I watched Kannazuki no Miko over the last few days. I thought it was sweet despite the fact that it didn't make that much sense. Made me excited that I'm growing out my hair.

I think it's fascinating that I'm getting more into anime again. I watched some Sailor Moon the other day, too. Fangirl giggle. I hope there's no fanfic coming on the way... Grin.

Really need to do this research paper. Somehow I'm not that concerned. I have a 105% in the class and I have all the information planned out. I just need to put it in order and right the thing up. Nothing too rough. Plus, she's a wicked lenient grader. I don't think this will be too tricky. And the final exam should be a piece of cake as well.

I like reading through old entries of past livejournals. Even though I was a completely snobby bitch as lesbian_kiwi. It's pretty funny. I thought I was so honorable and mature, but I came off really mean and self-righteous. Oh well. We all have to learn some time, right? I wonder what the Kiwi a few years down the road will say about today's Kiwi. Somehow I don't think it'll be so completely different. Even butch!Kiwi knew it was just a phase. It was a pained phase during surgeries.

I don't know how much changing I'm going to undergo now. When I picture so many people around me as adults, I see them so differently. When I think of myself I see minor differences but an expanse of similarities. It's intriguing. I'll see how things go.

I cut a pair of my jeans to make shorts and colored/wrote on one side and gave it to Snoopy as a cute gift. Now I'm writing to Future Kiwi on the other leg. I'm always fascinated with reading what I've written in other years, especially to "future Kiwis" and even to writing back to prior years. I can only imagine myself picking such things up at 50.

It just makes me feel as if time isn't all that linear at all. And what a thing to think about! I was so strong during those five surgeries, as if I was picking up strength from everywhere...what if I was, and some of it was coming from the support of myself from years to come?
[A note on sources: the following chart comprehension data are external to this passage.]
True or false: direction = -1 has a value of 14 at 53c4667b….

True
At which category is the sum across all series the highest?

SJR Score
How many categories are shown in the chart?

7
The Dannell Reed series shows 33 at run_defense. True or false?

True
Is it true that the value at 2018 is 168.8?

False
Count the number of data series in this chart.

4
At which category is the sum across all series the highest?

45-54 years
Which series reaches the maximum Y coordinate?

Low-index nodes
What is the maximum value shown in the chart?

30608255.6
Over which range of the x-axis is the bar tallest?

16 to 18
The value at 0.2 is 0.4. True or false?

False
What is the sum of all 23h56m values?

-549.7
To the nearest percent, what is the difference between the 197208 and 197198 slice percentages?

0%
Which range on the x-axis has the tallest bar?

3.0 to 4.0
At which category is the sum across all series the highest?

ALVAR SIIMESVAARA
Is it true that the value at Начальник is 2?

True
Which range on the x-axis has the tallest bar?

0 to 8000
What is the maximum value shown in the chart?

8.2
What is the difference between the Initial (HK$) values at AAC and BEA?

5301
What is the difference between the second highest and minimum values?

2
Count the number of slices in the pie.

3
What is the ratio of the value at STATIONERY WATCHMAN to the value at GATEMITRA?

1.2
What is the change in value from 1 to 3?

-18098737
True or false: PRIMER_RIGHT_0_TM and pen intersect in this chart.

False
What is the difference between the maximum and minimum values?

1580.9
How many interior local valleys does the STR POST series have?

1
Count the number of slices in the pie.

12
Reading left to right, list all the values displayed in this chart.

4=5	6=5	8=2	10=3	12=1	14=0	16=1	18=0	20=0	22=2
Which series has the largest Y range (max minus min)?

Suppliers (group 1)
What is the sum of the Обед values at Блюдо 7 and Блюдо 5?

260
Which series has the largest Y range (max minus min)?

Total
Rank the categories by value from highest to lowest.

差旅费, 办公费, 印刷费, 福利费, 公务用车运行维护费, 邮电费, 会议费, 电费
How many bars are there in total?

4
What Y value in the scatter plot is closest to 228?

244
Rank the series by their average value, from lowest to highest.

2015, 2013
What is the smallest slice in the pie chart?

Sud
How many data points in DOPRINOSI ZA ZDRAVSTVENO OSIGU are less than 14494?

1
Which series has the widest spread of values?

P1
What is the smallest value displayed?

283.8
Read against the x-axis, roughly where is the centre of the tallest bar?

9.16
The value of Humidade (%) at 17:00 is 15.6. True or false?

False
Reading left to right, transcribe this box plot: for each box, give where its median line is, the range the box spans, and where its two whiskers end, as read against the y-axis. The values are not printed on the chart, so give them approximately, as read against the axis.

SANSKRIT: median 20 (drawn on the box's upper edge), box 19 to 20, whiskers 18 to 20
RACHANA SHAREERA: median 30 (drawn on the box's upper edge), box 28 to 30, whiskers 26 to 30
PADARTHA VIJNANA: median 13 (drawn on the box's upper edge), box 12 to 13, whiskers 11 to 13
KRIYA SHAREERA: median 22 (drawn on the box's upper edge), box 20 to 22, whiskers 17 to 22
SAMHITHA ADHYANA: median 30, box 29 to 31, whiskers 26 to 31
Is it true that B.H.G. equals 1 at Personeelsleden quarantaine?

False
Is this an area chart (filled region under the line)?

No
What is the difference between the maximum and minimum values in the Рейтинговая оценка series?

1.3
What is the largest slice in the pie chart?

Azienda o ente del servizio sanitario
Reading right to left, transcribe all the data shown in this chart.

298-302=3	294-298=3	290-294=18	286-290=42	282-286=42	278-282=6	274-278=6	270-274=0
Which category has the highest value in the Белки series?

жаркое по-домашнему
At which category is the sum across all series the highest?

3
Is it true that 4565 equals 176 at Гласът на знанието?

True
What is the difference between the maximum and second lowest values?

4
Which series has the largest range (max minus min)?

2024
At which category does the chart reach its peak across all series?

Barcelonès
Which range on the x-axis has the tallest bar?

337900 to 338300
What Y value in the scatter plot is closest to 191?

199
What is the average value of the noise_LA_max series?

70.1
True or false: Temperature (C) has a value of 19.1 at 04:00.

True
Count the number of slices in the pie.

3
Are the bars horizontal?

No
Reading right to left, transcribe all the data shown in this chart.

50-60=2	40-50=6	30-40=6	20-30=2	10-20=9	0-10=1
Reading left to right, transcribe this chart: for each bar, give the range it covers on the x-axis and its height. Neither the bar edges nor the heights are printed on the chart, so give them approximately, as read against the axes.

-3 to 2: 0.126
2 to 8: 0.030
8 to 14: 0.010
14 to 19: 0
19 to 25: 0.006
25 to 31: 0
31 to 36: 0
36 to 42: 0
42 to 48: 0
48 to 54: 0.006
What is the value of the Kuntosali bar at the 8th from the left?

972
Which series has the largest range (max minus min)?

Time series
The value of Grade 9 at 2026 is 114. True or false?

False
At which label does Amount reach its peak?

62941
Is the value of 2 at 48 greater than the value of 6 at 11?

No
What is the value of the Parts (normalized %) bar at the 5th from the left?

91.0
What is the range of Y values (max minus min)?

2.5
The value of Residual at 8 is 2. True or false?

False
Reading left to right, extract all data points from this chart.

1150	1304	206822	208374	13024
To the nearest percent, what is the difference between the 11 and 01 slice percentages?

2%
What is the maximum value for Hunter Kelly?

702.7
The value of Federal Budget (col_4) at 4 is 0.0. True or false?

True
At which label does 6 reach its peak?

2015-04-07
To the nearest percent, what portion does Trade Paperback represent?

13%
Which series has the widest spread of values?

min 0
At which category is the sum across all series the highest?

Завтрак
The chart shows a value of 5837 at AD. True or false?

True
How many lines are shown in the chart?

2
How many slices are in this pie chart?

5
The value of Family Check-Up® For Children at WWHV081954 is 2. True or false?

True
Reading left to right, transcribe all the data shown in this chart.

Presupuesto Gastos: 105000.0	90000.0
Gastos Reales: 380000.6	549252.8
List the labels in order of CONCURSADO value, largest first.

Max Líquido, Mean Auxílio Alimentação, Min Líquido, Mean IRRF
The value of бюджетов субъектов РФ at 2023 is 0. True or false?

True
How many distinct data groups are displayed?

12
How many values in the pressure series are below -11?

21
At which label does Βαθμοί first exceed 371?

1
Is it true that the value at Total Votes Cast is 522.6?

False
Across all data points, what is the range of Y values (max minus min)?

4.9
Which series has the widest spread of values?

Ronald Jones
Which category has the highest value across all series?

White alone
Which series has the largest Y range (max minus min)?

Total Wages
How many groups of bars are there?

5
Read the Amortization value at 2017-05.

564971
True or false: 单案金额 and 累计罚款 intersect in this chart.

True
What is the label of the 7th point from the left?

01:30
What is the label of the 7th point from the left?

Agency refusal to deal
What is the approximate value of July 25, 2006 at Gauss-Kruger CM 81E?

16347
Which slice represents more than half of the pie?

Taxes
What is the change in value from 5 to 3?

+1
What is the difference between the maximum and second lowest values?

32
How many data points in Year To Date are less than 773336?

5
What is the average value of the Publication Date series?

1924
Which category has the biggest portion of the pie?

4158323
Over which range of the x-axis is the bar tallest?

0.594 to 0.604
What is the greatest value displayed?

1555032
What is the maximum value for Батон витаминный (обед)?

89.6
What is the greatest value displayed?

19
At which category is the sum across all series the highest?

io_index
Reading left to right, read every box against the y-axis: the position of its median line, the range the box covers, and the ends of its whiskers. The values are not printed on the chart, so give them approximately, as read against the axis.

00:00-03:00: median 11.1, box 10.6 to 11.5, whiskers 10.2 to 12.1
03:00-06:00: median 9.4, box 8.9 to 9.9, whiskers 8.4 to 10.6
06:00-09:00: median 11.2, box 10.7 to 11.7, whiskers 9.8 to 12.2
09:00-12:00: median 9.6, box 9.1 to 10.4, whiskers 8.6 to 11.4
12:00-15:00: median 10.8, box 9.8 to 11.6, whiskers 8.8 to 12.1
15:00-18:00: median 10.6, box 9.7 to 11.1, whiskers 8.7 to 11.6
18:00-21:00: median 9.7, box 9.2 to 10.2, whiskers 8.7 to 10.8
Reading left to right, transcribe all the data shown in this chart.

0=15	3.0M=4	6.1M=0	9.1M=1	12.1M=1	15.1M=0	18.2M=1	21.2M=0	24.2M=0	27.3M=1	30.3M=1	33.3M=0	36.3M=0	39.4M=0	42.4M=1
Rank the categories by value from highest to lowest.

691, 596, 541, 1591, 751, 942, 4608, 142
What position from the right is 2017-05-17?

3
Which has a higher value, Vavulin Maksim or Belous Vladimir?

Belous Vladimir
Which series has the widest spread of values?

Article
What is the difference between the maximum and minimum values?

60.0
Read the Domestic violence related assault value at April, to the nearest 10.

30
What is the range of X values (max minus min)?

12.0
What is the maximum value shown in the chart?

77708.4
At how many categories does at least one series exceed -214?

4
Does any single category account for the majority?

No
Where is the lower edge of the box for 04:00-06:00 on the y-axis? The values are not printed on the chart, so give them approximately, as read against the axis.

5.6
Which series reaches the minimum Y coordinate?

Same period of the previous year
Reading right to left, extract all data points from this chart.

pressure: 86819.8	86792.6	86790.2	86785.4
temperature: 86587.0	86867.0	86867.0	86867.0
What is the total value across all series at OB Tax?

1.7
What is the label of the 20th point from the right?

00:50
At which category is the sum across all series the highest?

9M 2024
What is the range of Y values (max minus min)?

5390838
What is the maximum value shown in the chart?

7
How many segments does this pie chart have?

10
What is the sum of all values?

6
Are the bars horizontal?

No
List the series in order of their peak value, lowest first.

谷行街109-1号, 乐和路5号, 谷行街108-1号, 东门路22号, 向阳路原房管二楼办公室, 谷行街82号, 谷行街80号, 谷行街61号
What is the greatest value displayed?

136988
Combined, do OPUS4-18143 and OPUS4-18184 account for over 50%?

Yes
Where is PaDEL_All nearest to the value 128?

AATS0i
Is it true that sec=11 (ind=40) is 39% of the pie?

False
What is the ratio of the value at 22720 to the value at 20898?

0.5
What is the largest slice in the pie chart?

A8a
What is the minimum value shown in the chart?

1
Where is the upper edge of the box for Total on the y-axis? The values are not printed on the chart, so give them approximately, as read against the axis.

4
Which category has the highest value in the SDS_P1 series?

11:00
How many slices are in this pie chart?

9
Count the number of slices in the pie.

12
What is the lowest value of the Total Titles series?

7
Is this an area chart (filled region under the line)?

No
What if all the letters I've written to my past selves have actually lent support back in those time, like a tricky time complex? It reminds me of the third Harry Potter and how that was the first time I ever truly understood time travel. Maybe right now, the Kiwis about to undergo surgeries in time past are actually still preparing in their own time loops and are soaking up the support I'm sending them. What a thing to think on.

I keep being voted "most absentee" on the Facebook social scenes. I don't disagree. I also think I'm one of the Least Invited. It's hard to be anything but Most Absentee when you are so seldom invited places.

I'm not as snarky as I once was, hmm? Maybe people are just afraid of inviting me around.